"Aruè", moisson poétique

Aruè! C’est sous ce cri de ralliement que Denise Mützenberg, directrice des éditions genevoises Samizdat, poète et traductrice, publie l’anthologie de poésie romanche qu’elle mûrit depuis presque une décennie.

 

 

Aruè est un florilège, note Annetta Ganzoni en préface: «un projet personnel qui ne prétend pas être représentatif», Denise Mützenberg documentant avant tout «des rencontres et des bonheurs de lecture partagés au fil des années», traduisant certains poèmes et reprenant également des traductions existantes.

C’est dans les années 1970 qu’elle tombe amoureuse de cette langue, découverte grâce à son mari Gabriel Mützenberg (1919-2002), auteur notamment de Destin de la langue et de la littérature rhéto-romanes. Denise Mützenberg est d’ailleurs entrée en poésie par le vallader, avec son recueil bilingue Dschember Schamblin, qui inaugurait les éditions Samizdat en 1992.

Une histoire de cœur, donc, et c’est avec plaisir qu’on chemine avec elle dans les trois parties d’Aruè, dédié à la poésie de Basse-Engadine et du Val Müstair. «Inscunters» est consacré aux auteurs que Denise Mützenberg a côtoyés, présentés en quelques lignes et par plusieurs poèmes. On y découvre Duri Gaudenz, Luisa Famos, Rut Plouda, Leta Semadeni, Andri Peer et Dumenic Andry. «Clamains» parcourt quatre générations d’écrivains du XXe siècle, de Jon Semadeni à Oscar Peer, de Cla Biert à Victor Stupan. Pour finir, Denise Mützenberg propose trois «passagers clandestins» du romanche – elle-même, Angelika Overath et Warren Thew –, qui se sont exprimés dans cette langue autre mûs par une profonde nécessité intérieure.

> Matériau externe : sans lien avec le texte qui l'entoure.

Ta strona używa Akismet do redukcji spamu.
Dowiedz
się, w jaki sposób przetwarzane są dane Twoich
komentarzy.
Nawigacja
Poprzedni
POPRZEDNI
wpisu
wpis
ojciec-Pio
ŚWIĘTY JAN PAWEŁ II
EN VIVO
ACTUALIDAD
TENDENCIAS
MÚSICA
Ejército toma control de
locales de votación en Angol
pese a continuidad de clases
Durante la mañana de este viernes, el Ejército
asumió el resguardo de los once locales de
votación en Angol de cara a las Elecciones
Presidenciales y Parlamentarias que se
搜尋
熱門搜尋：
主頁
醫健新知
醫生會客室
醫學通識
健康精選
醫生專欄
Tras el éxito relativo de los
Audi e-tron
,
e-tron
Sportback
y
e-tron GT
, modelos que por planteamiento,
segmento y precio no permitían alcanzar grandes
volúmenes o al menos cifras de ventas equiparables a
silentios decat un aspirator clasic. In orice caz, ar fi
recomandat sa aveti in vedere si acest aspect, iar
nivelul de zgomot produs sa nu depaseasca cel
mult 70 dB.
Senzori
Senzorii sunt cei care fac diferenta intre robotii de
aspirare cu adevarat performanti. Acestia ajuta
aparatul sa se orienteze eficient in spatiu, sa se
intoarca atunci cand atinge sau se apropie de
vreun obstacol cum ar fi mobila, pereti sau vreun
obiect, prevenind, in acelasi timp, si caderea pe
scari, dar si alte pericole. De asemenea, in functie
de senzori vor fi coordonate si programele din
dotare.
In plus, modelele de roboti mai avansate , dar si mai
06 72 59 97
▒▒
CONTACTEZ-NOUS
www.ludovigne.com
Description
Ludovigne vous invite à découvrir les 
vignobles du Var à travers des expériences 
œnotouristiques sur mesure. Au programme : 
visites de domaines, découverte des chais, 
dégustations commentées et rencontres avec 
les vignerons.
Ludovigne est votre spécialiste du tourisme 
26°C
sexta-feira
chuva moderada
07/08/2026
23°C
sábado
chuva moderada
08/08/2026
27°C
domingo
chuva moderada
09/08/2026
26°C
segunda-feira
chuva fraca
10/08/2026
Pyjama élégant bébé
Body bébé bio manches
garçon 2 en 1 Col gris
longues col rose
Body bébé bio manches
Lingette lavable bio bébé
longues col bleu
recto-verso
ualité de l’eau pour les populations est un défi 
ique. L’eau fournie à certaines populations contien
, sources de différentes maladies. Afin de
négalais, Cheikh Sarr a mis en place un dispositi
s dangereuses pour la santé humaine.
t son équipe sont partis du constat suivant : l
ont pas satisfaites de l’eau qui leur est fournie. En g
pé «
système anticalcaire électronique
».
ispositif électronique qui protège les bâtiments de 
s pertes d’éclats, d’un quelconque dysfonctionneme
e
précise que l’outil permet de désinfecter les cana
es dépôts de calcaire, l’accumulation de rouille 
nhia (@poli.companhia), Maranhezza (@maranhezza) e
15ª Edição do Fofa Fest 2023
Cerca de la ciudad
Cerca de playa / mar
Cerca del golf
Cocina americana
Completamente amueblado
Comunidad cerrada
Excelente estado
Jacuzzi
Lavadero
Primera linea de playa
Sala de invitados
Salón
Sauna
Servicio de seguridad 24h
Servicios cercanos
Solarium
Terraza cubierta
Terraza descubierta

Poètes connus ou découvertes, plumes classiques ou plus audacieuses, ce florilège dessine les contours d’un univers proche de la nature, d’un lyrisme discret, où les vers suivent parfois un fil narratif pour susciter des atmosphères évocatrices. «Il neigeneigeneige / muette / la scène / seul le renard / rit sous cape / un bond / la vie aujourd’hui / est à lui», écrit Rut Plouda.

On suivra les traces de ce renard dans les beaux poèmes de Leta Semadeni, présents dans Aruè et qui font également l’objet d’un recueil traduit du vallader par Denise Mützenberg, Dans ma vie de renarde et autres poèmes (Samizdat, 2015). Métaphores de la singulière empathie du poète avec le monde, les animaux jettent ici des ponts entre mondes imaginaires et rationalité humaine. «Ivre / le cheval parle / ma langue / La renarde / est prise au piège / de tant d’histoires», écrit la poétesse née en 1944 à Scuol. Une découverte pour les francophones, qui ne résisteront pas, au fil de ces deux livres bilingues, à prononcer le romanche à voix haute, fascinés par son étrange familiarité...

ARUE, ANTHOLOGIE DE POESIE ROMANCHE, TEXTES REUNIS PAR DENISE MÜTZENBERG, DIVERS TRADUCTEURS, ED. SAMIZDAT, 2015, 332 PP.